The tests were inspired by similar tests used by sortperf in Python. See http://svn.python.org/projects/python/trunk/Objects/listsort.txt for more details.

Suggestions based on basic tests

Here is a table and some notes on the Julia implementations of the various algorithms. The table indicates the recommended sort algorithm for the given size (`small < ~2^12 (=8,192) items < large`) and type (string, floating point, or integer) of data.

• Random means that the data is permuted randomly.
• Structured here means that the data contains partially sorted runs (such as when adding random data to an already sorted array).
• Few unique indicates that the data only contains a few unique values.
(Un)stable (small) Stable (small) (Un)stable (large) Stable (large) In-place (large)
Strings
- Random M M M M Q
- Structured M M T T Q
- Few Unique Q M Q M Q
Float64
- Random Q M R R Q
- Structured M M T T Q
- Few Unique Q M Q R Q
Int64
- Random Q M R R Q
- Structured Q M uT R/T Q
- Few Unique Q M R R Q

Key:

Symbol Algorithm
H `HeapSort`
I `InsertionSort`
M `MergeSort`
Q `QuickSort`
T `TimSort`
uT `TimSortUnstable`
R `RadixSort`

Current Recommendations

• Except for pathological cases, small arrays are sorted best with `QuickSort` (unstable) or `MergeSort`` (stable)

• When sorting large arrays with sections of already-sorted data, use `TimSort`. The only structured case it does not handle well is reverse-sorted data with large numbers of repeat elements.

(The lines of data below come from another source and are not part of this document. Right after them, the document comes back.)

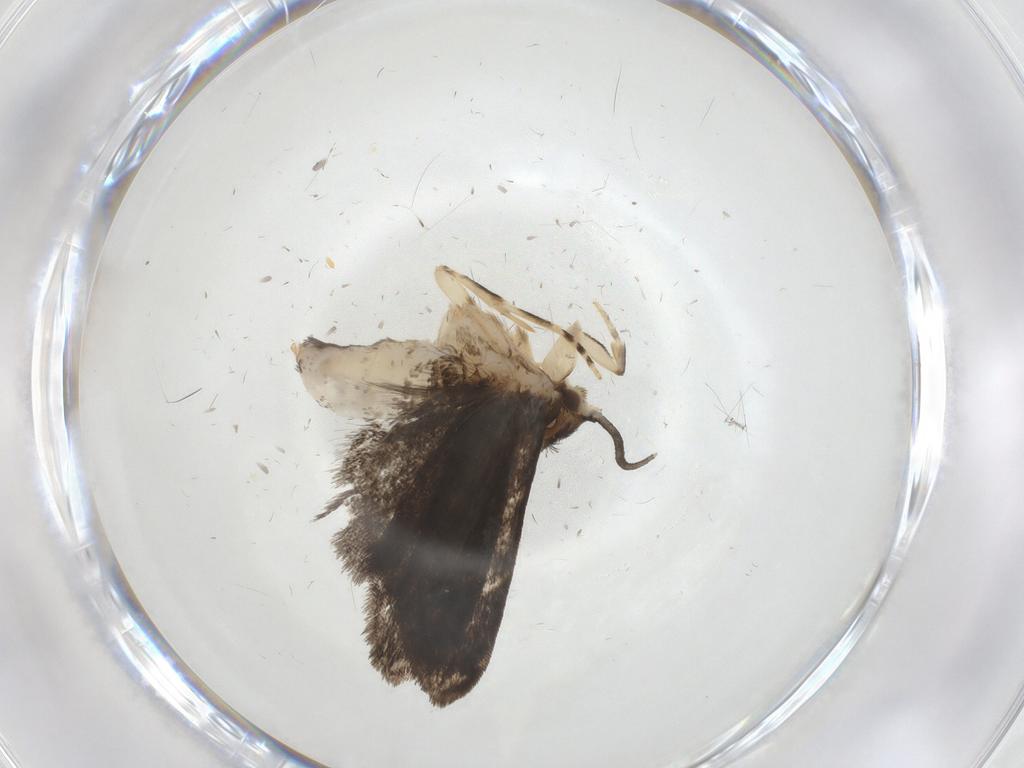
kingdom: Animalia
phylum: Arthropoda
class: Insecta
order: Lepidoptera
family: Dryadaulidae
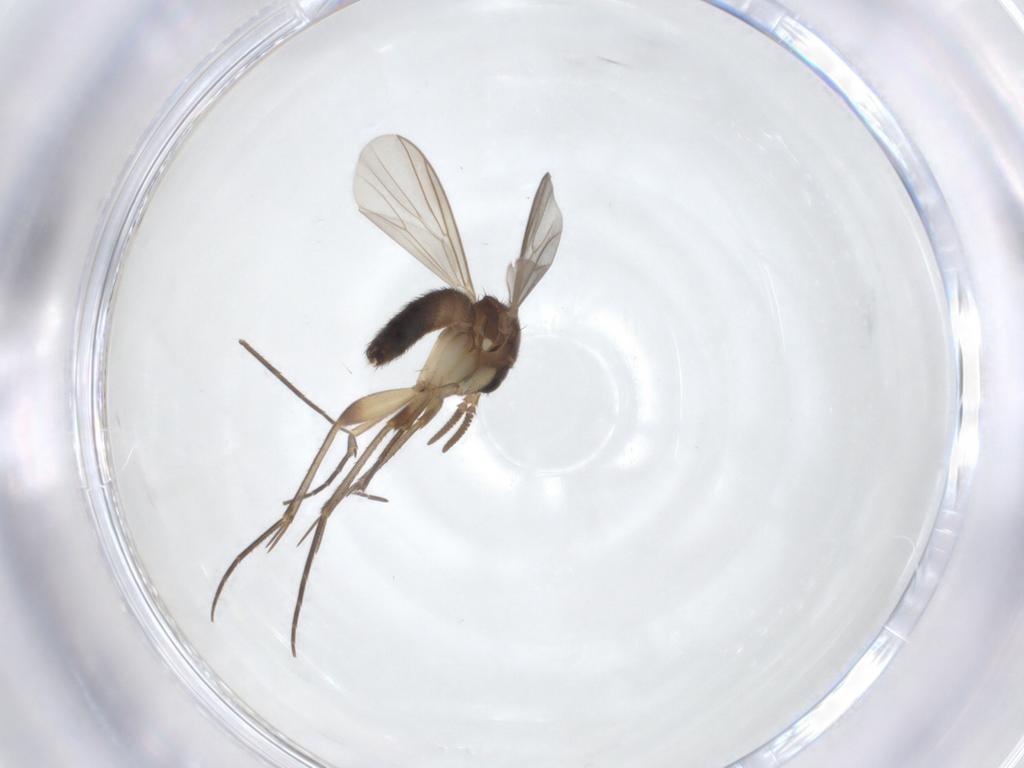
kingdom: Animalia
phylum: Arthropoda
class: Insecta
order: Diptera
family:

An unstable version of `TimSort` (to be contributed to Julia soon) will handle this case

• For numerical data (Ints or Floats) without structure, `RadixSort` is the best choice, except for 1) 128-bit values, or 2) 64-bit integers which span the full range of values.

• When memory is tight, `QuickSort` is the best in-place algorithm. If there is concern about pathological cases, use `HeapSort`. All stable algorithms use additional memory, but `TimSort` is (probably) the most frugal.

• Composite types may behave differently. If sorting is important to your application, you should test the different algorithms on your own data. This package facilitates that.